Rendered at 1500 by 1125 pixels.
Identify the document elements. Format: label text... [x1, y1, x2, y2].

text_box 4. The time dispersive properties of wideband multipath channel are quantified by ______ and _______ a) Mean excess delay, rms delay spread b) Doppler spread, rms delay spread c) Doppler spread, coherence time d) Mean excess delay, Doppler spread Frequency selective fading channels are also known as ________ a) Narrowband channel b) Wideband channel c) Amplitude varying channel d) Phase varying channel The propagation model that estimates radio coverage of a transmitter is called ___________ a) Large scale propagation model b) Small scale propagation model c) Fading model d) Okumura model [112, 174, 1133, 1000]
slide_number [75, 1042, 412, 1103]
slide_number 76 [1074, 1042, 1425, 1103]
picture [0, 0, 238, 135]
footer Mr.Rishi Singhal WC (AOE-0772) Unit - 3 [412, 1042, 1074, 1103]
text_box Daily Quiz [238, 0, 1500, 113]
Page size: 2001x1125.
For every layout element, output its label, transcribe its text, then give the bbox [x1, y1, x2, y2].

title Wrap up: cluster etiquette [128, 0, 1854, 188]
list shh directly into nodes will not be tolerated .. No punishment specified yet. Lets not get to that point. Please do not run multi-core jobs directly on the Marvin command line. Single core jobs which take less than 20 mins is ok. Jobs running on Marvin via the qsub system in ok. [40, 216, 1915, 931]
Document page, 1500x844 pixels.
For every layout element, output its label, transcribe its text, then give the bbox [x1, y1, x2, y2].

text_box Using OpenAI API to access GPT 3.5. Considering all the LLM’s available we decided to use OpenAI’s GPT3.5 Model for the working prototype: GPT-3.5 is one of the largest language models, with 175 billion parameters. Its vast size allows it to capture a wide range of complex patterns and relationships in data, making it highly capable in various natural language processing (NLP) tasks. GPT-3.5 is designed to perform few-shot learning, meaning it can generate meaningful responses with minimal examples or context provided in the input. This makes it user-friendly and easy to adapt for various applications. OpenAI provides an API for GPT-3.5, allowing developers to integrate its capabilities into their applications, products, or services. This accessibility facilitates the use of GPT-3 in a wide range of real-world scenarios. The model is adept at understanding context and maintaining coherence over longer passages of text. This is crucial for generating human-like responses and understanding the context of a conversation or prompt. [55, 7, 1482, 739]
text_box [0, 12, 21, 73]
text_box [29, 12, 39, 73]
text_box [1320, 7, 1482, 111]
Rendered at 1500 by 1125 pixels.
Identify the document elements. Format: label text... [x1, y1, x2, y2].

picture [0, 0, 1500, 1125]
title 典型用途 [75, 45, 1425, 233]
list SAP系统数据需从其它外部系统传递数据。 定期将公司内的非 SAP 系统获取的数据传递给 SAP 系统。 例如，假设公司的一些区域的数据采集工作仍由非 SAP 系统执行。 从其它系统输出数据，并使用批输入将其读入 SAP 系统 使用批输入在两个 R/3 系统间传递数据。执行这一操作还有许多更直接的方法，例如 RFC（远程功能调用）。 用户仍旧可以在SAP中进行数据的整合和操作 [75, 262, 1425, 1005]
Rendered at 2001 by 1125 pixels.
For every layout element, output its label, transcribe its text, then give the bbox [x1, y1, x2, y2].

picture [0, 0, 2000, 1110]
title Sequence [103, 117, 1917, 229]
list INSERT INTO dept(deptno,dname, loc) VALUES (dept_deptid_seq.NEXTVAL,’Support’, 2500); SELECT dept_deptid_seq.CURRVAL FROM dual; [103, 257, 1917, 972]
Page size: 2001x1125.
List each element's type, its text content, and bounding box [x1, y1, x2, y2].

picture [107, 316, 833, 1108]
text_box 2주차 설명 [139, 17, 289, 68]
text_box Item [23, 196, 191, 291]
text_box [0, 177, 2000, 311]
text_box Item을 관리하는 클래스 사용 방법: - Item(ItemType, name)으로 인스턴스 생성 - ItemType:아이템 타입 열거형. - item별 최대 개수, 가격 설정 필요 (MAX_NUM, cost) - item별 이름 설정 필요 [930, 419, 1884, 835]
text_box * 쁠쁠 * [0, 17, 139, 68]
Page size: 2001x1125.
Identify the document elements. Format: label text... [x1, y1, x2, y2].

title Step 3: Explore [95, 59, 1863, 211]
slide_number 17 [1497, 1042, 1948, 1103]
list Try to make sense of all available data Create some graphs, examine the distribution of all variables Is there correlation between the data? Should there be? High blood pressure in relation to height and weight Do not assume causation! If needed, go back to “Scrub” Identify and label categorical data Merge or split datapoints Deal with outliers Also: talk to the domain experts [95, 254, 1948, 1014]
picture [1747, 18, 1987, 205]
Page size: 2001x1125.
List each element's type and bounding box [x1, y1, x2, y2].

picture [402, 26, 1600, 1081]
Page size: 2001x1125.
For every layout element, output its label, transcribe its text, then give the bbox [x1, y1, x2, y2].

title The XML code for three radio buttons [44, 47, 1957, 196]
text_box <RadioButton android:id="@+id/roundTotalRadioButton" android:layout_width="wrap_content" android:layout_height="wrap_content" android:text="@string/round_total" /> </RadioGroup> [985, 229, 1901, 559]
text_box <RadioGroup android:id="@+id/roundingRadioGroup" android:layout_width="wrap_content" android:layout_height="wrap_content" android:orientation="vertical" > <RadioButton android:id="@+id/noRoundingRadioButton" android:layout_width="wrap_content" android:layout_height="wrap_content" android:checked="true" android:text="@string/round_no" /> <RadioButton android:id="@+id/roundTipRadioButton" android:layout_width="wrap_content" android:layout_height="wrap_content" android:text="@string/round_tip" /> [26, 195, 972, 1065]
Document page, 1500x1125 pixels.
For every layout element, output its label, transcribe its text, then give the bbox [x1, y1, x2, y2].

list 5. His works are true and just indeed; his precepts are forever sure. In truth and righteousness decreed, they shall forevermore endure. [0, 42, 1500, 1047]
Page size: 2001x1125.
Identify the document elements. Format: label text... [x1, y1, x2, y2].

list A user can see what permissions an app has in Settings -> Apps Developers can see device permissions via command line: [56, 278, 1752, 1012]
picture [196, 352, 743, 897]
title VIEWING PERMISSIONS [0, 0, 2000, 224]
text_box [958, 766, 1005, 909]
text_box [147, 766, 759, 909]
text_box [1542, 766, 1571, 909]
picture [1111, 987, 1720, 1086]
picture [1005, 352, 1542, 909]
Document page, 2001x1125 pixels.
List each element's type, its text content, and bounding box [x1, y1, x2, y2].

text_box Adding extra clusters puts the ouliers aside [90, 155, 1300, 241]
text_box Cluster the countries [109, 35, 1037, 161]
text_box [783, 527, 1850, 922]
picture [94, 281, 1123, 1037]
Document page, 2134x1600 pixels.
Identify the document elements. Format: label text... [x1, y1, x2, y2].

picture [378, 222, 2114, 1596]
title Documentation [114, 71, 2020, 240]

Problem details: For this task, please set down every entry exactly, with no line left out.

Completed task:
Rendered at 1500 by 1125 pixels.
Identify the document elements. Format: label text... [x1, y1, x2, y2].

text_box 4. The time dispersive properties of wideband multipath channel are quantified by ______ and _______ a) Mean excess delay, rms delay spread b) Doppler spread, rms delay spread c) Doppler spread, coherence time d) Mean excess delay, Doppler spread Frequency selective fading channels are also known as ________ a) Narrowband channel b) Wideband channel c) Amplitude varying channel d) Phase varying channel The propagation model that estimates radio coverage of a transmitter is called ___________ a) Large scale propagation model b) Small scale propagation model c) Fading model d) Okumura model [112, 174, 1133, 1000]
slide_number [75, 1042, 412, 1103]
slide_number 76 [1074, 1042, 1425, 1103]
picture [0, 0, 238, 135]
footer Mr.Rishi Singhal WC (AOE-0772) Unit - 3 [412, 1042, 1074, 1103]
text_box Daily Quiz [238, 0, 1500, 113]
Page size: 2001x1125.
For every layout element, output its label, transcribe its text, then give the bbox [x1, y1, x2, y2].

title Wrap up: cluster etiquette [128, 0, 1854, 188]
list shh directly into nodes will not be tolerated .. No punishment specified yet. Lets not get to that point. Please do not run multi-core jobs directly on the Marvin command line. Single core jobs which take less than 20 mins is ok. Jobs running on Marvin via the qsub system in ok. [40, 216, 1915, 931]
Document page, 1500x844 pixels.
For every layout element, output its label, transcribe its text, then give the bbox [x1, y1, x2, y2].

text_box Using OpenAI API to access GPT 3.5. Considering all the LLM’s available we decided to use OpenAI’s GPT3.5 Model for the working prototype: GPT-3.5 is one of the largest language models, with 175 billion parameters. Its vast size allows it to capture a wide range of complex patterns and relationships in data, making it highly capable in various natural language processing (NLP) tasks. GPT-3.5 is designed to perform few-shot learning, meaning it can generate meaningful responses with minimal examples or context provided in the input. This makes it user-friendly and easy to adapt for various applications. OpenAI provides an API for GPT-3.5, allowing developers to integrate its capabilities into their applications, products, or services. This accessibility facilitates the use of GPT-3 in a wide range of real-world scenarios. The model is adept at understanding context and maintaining coherence over longer passages of text. This is crucial for generating human-like responses and understanding the context of a conversation or prompt. [55, 7, 1482, 739]
text_box [0, 12, 21, 73]
text_box [29, 12, 39, 73]
text_box [1320, 7, 1482, 111]
Rendered at 1500 by 1125 pixels.
Identify the document elements. Format: label text... [x1, y1, x2, y2].

picture [0, 0, 1500, 1125]
title 典型用途 [75, 45, 1425, 233]
list SAP系统数据需从其它外部系统传递数据。 定期将公司内的非 SAP 系统获取的数据传递给 SAP 系统。 例如，假设公司的一些区域的数据采集工作仍由非 SAP 系统执行。 从其它系统输出数据，并使用批输入将其读入 SAP 系统 使用批输入在两个 R/3 系统间传递数据。执行这一操作还有许多更直接的方法，例如 RFC（远程功能调用）。 用户仍旧可以在SAP中进行数据的整合和操作 [75, 262, 1425, 1005]
Rendered at 2001 by 1125 pixels.
For every layout element, output its label, transcribe its text, then give the bbox [x1, y1, x2, y2].

picture [0, 0, 2000, 1110]
title Sequence [103, 117, 1917, 229]
list INSERT INTO dept(deptno,dname, loc) VALUES (dept_deptid_seq.NEXTVAL,’Support’, 2500); SELECT dept_deptid_seq.CURRVAL FROM dual; [103, 257, 1917, 972]
Page size: 2001x1125.
List each element's type, its text content, and bounding box [x1, y1, x2, y2].

picture [107, 316, 833, 1108]
text_box 2주차 설명 [139, 17, 289, 68]
text_box Item [23, 196, 191, 291]
text_box [0, 177, 2000, 311]
text_box Item을 관리하는 클래스 사용 방법: - Item(ItemType, name)으로 인스턴스 생성 - ItemType:아이템 타입 열거형. - item별 최대 개수, 가격 설정 필요 (MAX_NUM, cost) - item별 이름 설정 필요 [930, 419, 1884, 835]
text_box * 쁠쁠 * [0, 17, 139, 68]
Page size: 2001x1125.
Identify the document elements. Format: label text... [x1, y1, x2, y2].

title Step 3: Explore [95, 59, 1863, 211]
slide_number 17 [1497, 1042, 1948, 1103]
list Try to make sense of all available data Create some graphs, examine the distribution of all variables Is there correlation between the data? Should there be? High blood pressure in relation to height and weight Do not assume causation! If needed, go back to “Scrub” Identify and label categorical data Merge or split datapoints Deal with outliers Also: talk to the domain experts [95, 254, 1948, 1014]
picture [1747, 18, 1987, 205]
Page size: 2001x1125.
List each element's type and bounding box [x1, y1, x2, y2].

picture [402, 26, 1600, 1081]
Page size: 2001x1125.
For every layout element, output its label, transcribe its text, then give the bbox [x1, y1, x2, y2].

title The XML code for three radio buttons [44, 47, 1957, 196]
text_box <RadioButton android:id="@+id/roundTotalRadioButton" android:layout_width="wrap_content" android:layout_height="wrap_content" android:text="@string/round_total" /> </RadioGroup> [985, 229, 1901, 559]
text_box <RadioGroup android:id="@+id/roundingRadioGroup" android:layout_width="wrap_content" android:layout_height="wrap_content" android:orientation="vertical" > <RadioButton android:id="@+id/noRoundingRadioButton" android:layout_width="wrap_content" android:layout_height="wrap_content" android:checked="true" android:text="@string/round_no" /> <RadioButton android:id="@+id/roundTipRadioButton" android:layout_width="wrap_content" android:layout_height="wrap_content" android:text="@string/round_tip" /> [26, 195, 972, 1065]
Document page, 1500x1125 pixels.
For every layout element, output its label, transcribe its text, then give the bbox [x1, y1, x2, y2].

list 5. His works are true and just indeed; his precepts are forever sure. In truth and righteousness decreed, they shall forevermore endure. [0, 42, 1500, 1047]
Page size: 2001x1125.
Identify the document elements. Format: label text... [x1, y1, x2, y2].

list A user can see what permissions an app has in Settings -> Apps Developers can see device permissions via command line: [56, 278, 1752, 1012]
picture [196, 352, 743, 897]
title VIEWING PERMISSIONS [0, 0, 2000, 224]
text_box [958, 766, 1005, 909]
text_box [147, 766, 759, 909]
text_box [1542, 766, 1571, 909]
picture [1111, 987, 1720, 1086]
picture [1005, 352, 1542, 909]
Document page, 2001x1125 pixels.
List each element's type, its text content, and bounding box [x1, y1, x2, y2].

text_box Adding extra clusters puts the ouliers aside [90, 155, 1300, 241]
text_box Cluster the countries [109, 35, 1037, 161]
text_box [783, 527, 1850, 922]
picture [94, 281, 1123, 1037]
Document page, 2134x1600 pixels.
Identify the document elements. Format: label text... [x1, y1, x2, y2].

picture [378, 222, 2114, 1596]
title Documentation [114, 71, 2020, 240]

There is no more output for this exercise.